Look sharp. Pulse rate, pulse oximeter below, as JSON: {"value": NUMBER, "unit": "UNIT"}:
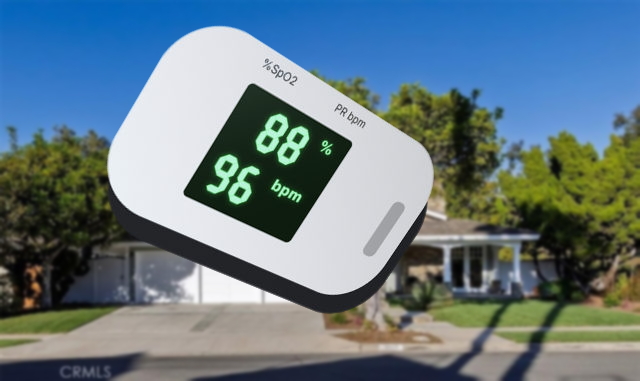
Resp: {"value": 96, "unit": "bpm"}
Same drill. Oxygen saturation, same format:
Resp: {"value": 88, "unit": "%"}
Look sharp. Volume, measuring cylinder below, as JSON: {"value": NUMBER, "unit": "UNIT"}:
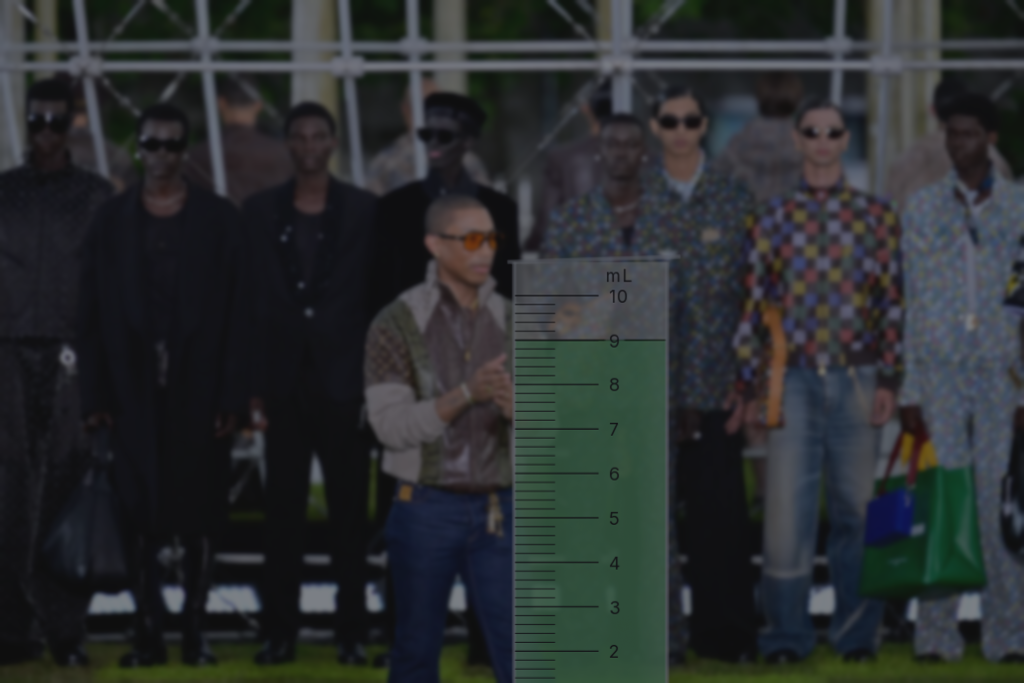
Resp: {"value": 9, "unit": "mL"}
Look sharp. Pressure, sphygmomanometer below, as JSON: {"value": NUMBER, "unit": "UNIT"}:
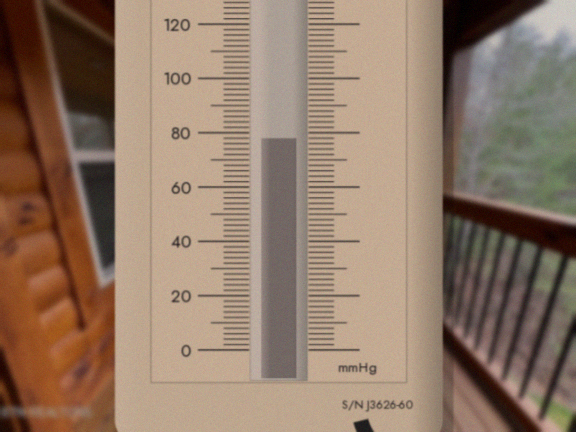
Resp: {"value": 78, "unit": "mmHg"}
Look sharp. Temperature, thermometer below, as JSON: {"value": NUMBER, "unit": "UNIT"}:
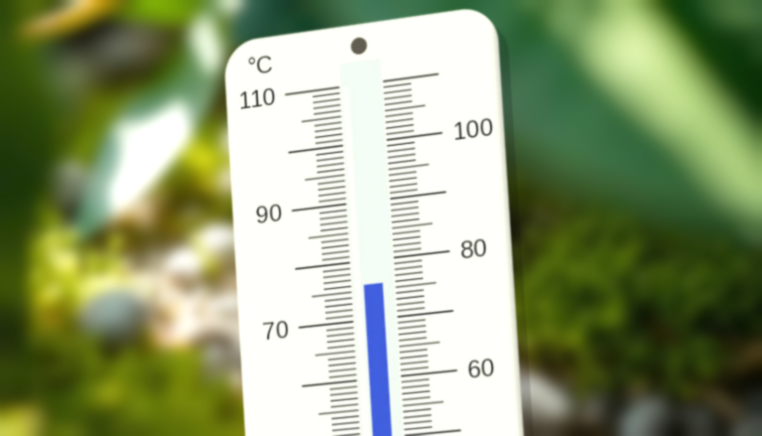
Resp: {"value": 76, "unit": "°C"}
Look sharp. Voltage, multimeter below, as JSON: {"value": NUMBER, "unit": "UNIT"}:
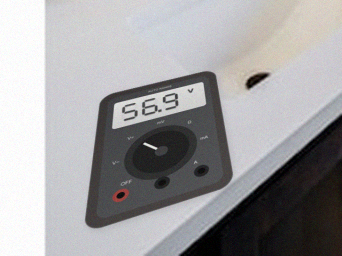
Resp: {"value": 56.9, "unit": "V"}
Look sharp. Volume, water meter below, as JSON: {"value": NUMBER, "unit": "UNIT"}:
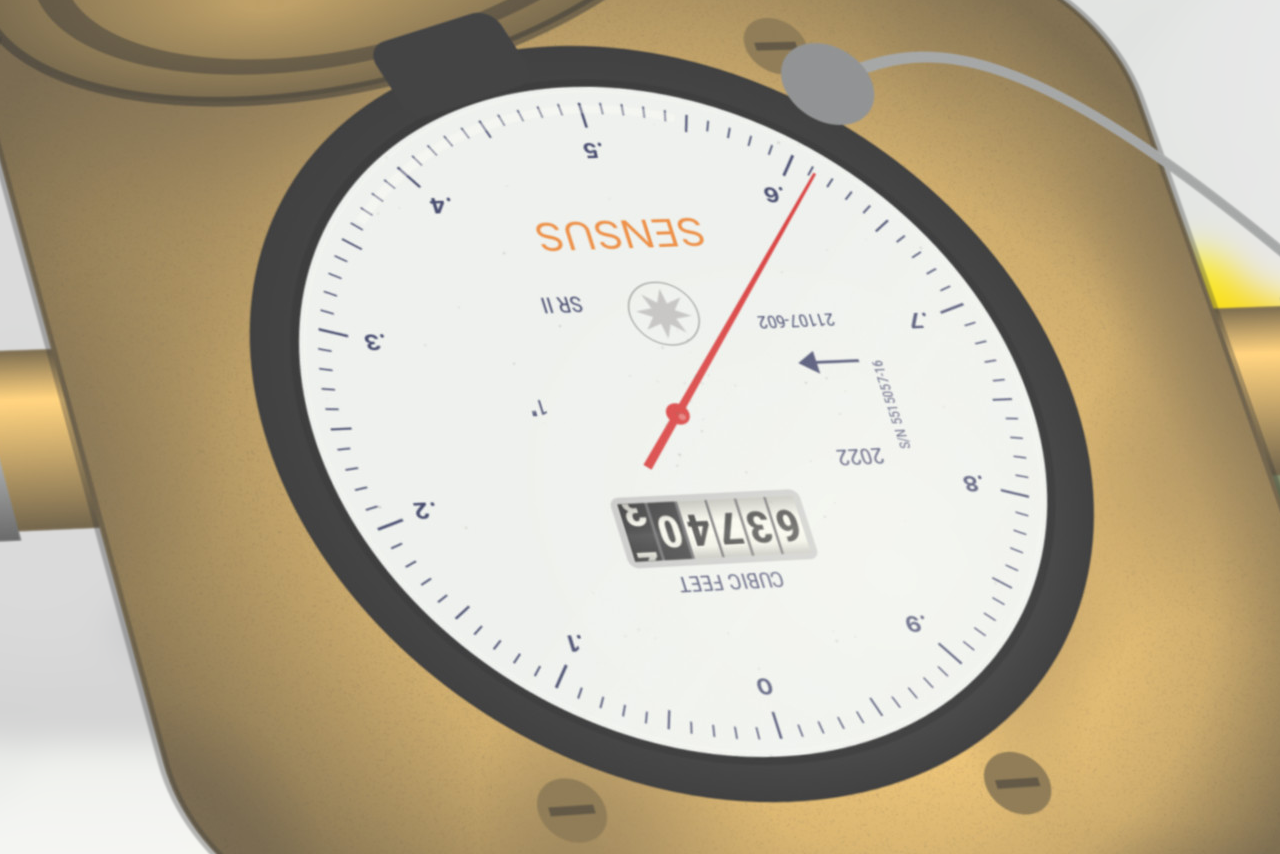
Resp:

Activity
Copy word for word the part of the records that opens with the line containing "Look sharp. Temperature, thermometer" and runs through the end of the records, omitting the pictures.

Answer space
Look sharp. Temperature, thermometer below, as JSON: {"value": NUMBER, "unit": "UNIT"}:
Resp: {"value": 76, "unit": "°C"}
Look sharp. Voltage, multimeter below, as JSON: {"value": NUMBER, "unit": "UNIT"}:
Resp: {"value": 56.9, "unit": "V"}
Look sharp. Volume, water meter below, as JSON: {"value": NUMBER, "unit": "UNIT"}:
Resp:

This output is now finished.